Saved entries
-=-=-

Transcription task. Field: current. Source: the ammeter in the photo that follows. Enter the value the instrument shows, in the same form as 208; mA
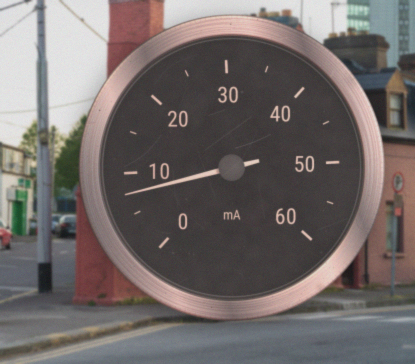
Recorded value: 7.5; mA
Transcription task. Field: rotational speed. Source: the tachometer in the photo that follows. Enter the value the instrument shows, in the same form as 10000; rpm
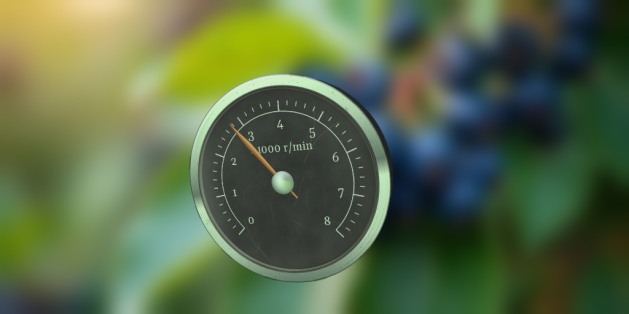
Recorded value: 2800; rpm
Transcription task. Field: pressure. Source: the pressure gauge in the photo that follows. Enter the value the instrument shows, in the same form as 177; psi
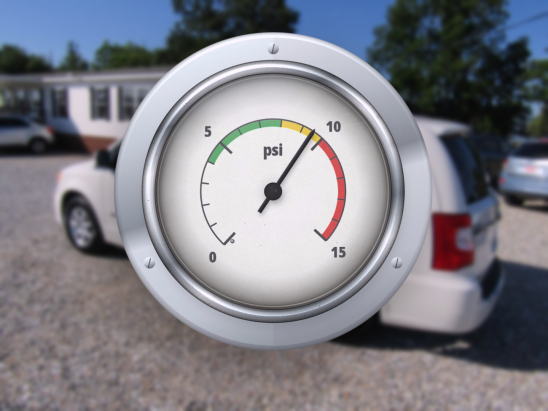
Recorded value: 9.5; psi
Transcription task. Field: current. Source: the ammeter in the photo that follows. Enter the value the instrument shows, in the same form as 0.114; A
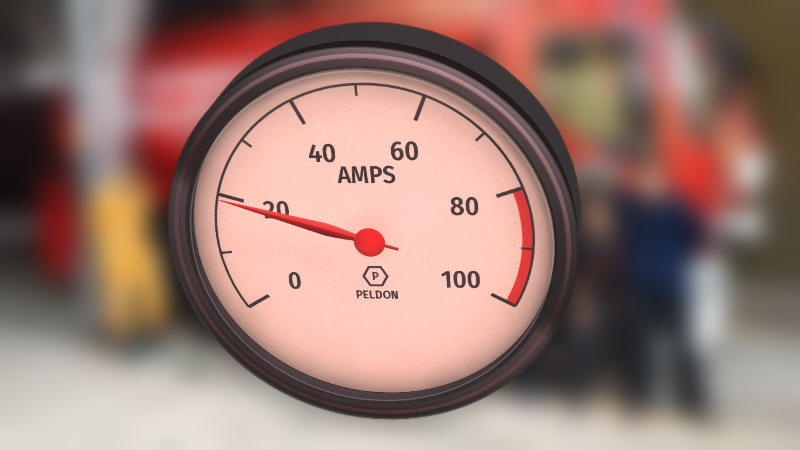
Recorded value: 20; A
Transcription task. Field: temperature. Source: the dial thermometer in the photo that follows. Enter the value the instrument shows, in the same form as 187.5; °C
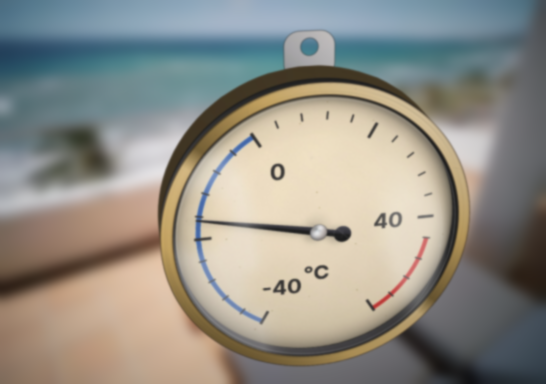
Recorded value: -16; °C
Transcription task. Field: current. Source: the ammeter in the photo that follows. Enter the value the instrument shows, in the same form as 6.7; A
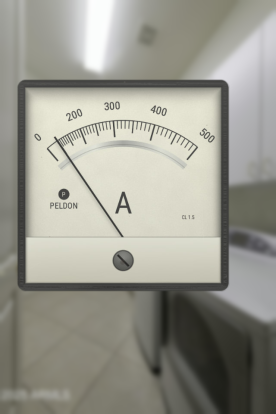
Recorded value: 100; A
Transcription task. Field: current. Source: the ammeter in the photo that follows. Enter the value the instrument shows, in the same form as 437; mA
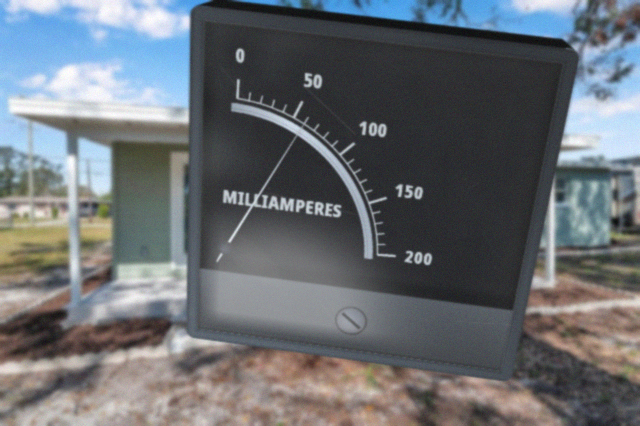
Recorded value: 60; mA
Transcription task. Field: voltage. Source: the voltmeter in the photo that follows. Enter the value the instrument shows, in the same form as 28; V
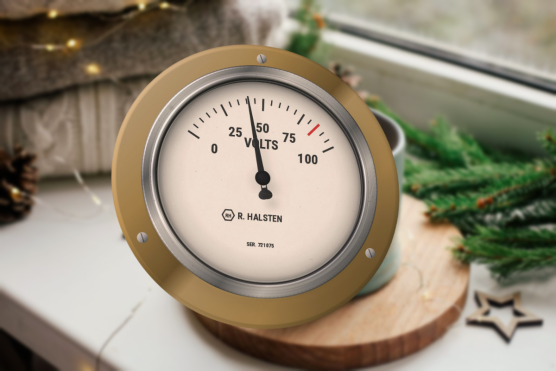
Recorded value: 40; V
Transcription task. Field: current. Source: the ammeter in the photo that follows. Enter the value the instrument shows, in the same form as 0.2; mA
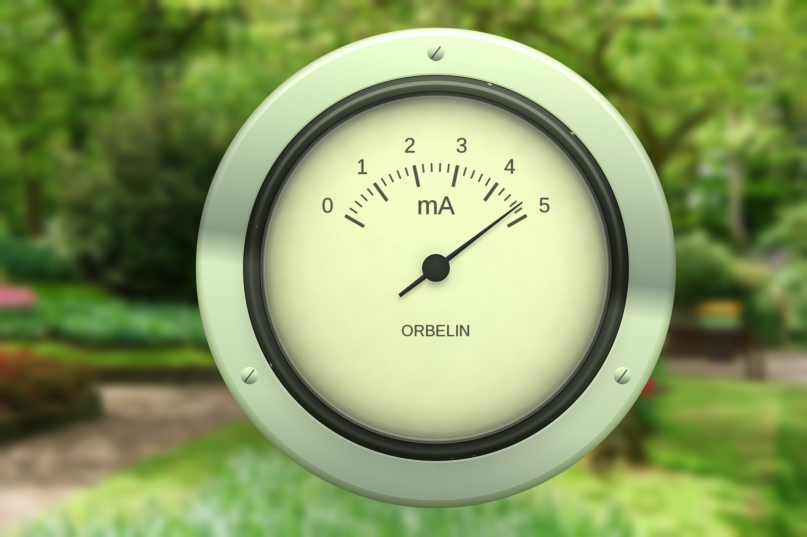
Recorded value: 4.7; mA
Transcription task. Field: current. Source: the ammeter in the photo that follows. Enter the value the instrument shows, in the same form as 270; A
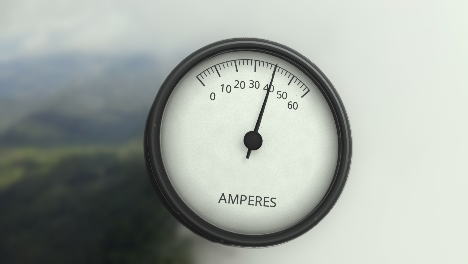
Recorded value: 40; A
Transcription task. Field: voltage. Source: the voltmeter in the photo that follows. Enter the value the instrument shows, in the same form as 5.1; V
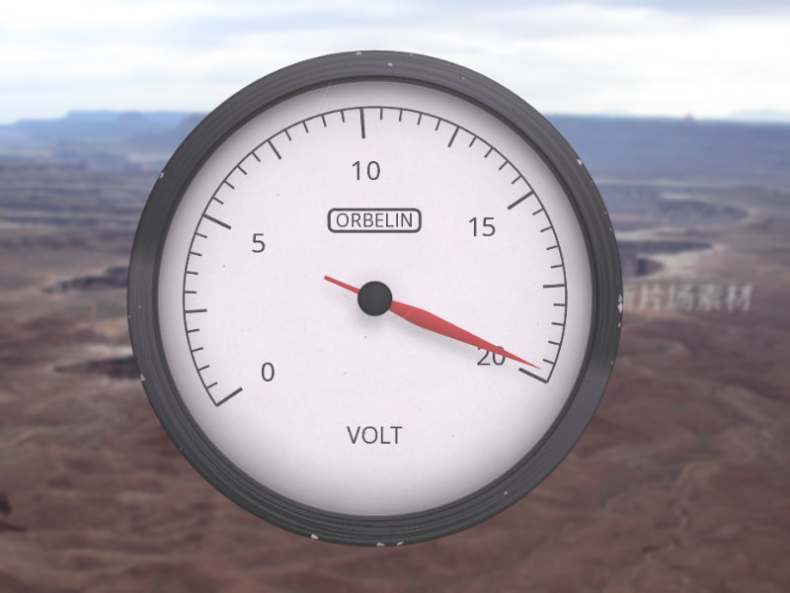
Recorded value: 19.75; V
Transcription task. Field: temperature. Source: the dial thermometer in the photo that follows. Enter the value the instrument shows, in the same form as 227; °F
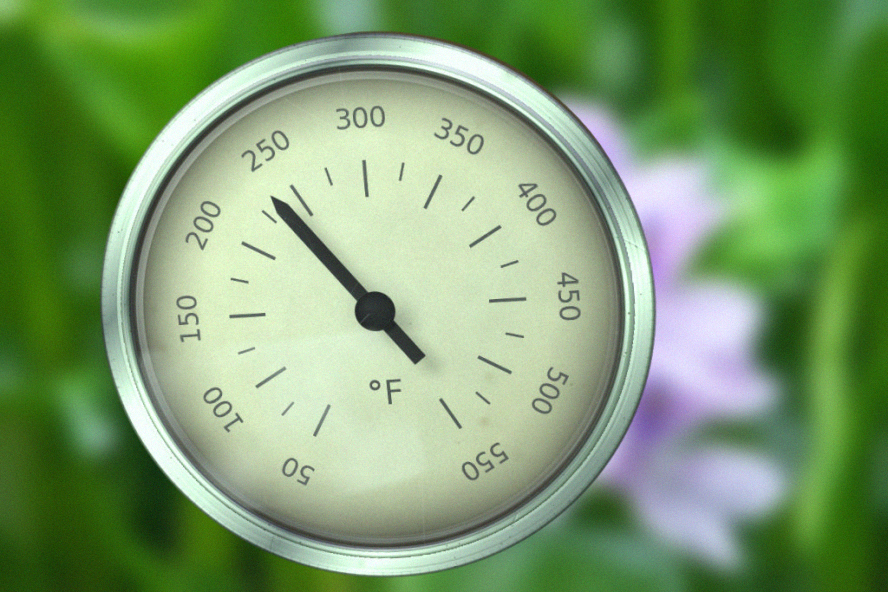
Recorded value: 237.5; °F
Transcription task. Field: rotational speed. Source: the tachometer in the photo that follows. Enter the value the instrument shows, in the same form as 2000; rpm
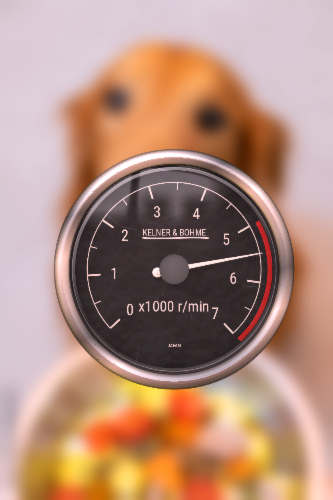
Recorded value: 5500; rpm
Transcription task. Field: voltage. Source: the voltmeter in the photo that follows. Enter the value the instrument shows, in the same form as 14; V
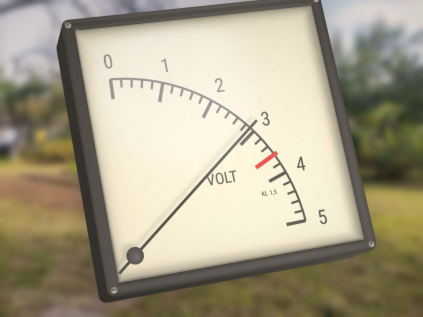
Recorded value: 2.9; V
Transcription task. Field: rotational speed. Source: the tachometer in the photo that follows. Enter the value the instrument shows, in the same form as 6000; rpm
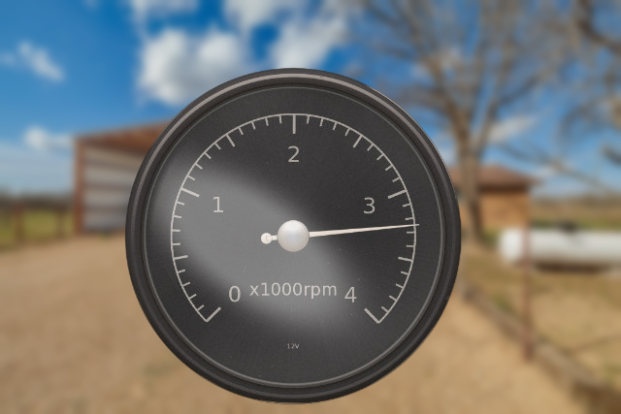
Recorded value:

-=-=-

The task >> Can you render all of the material above as a Markdown table with the columns "Row" and "Line," giving each row a number and leaving out blank lines and the pictures?

Answer below >>
| Row | Line |
|---|---|
| 1 | Transcription task. Field: current. Source: the ammeter in the photo that follows. Enter the value the instrument shows, in the same form as 208; mA |
| 2 | Recorded value: 7.5; mA |
| 3 | Transcription task. Field: rotational speed. Source: the tachometer in the photo that follows. Enter the value the instrument shows, in the same form as 10000; rpm |
| 4 | Recorded value: 2800; rpm |
| 5 | Transcription task. Field: pressure. Source: the pressure gauge in the photo that follows. Enter the value the instrument shows, in the same form as 177; psi |
| 6 | Recorded value: 9.5; psi |
| 7 | Transcription task. Field: current. Source: the ammeter in the photo that follows. Enter the value the instrument shows, in the same form as 0.114; A |
| 8 | Recorded value: 20; A |
| 9 | Transcription task. Field: temperature. Source: the dial thermometer in the photo that follows. Enter the value the instrument shows, in the same form as 187.5; °C |
| 10 | Recorded value: -16; °C |
| 11 | Transcription task. Field: current. Source: the ammeter in the photo that follows. Enter the value the instrument shows, in the same form as 6.7; A |
| 12 | Recorded value: 100; A |
| 13 | Transcription task. Field: current. Source: the ammeter in the photo that follows. Enter the value the instrument shows, in the same form as 437; mA |
| 14 | Recorded value: 60; mA |
| 15 | Transcription task. Field: voltage. Source: the voltmeter in the photo that follows. Enter the value the instrument shows, in the same form as 28; V |
| 16 | Recorded value: 40; V |
| 17 | Transcription task. Field: current. Source: the ammeter in the photo that follows. Enter the value the instrument shows, in the same form as 0.2; mA |
| 18 | Recorded value: 4.7; mA |
| 19 | Transcription task. Field: current. Source: the ammeter in the photo that follows. Enter the value the instrument shows, in the same form as 270; A |
| 20 | Recorded value: 40; A |
| 21 | Transcription task. Field: voltage. Source: the voltmeter in the photo that follows. Enter the value the instrument shows, in the same form as 5.1; V |
| 22 | Recorded value: 19.75; V |
| 23 | Transcription task. Field: temperature. Source: the dial thermometer in the photo that follows. Enter the value the instrument shows, in the same form as 227; °F |
| 24 | Recorded value: 237.5; °F |
| 25 | Transcription task. Field: rotational speed. Source: the tachometer in the photo that follows. Enter the value the instrument shows, in the same form as 2000; rpm |
| 26 | Recorded value: 5500; rpm |
| 27 | Transcription task. Field: voltage. Source: the voltmeter in the photo that follows. Enter the value the instrument shows, in the same form as 14; V |
| 28 | Recorded value: 2.9; V |
| 29 | Transcription task. Field: rotational speed. Source: the tachometer in the photo that follows. Enter the value the instrument shows, in the same form as 6000; rpm |
| 30 | Recorded value: |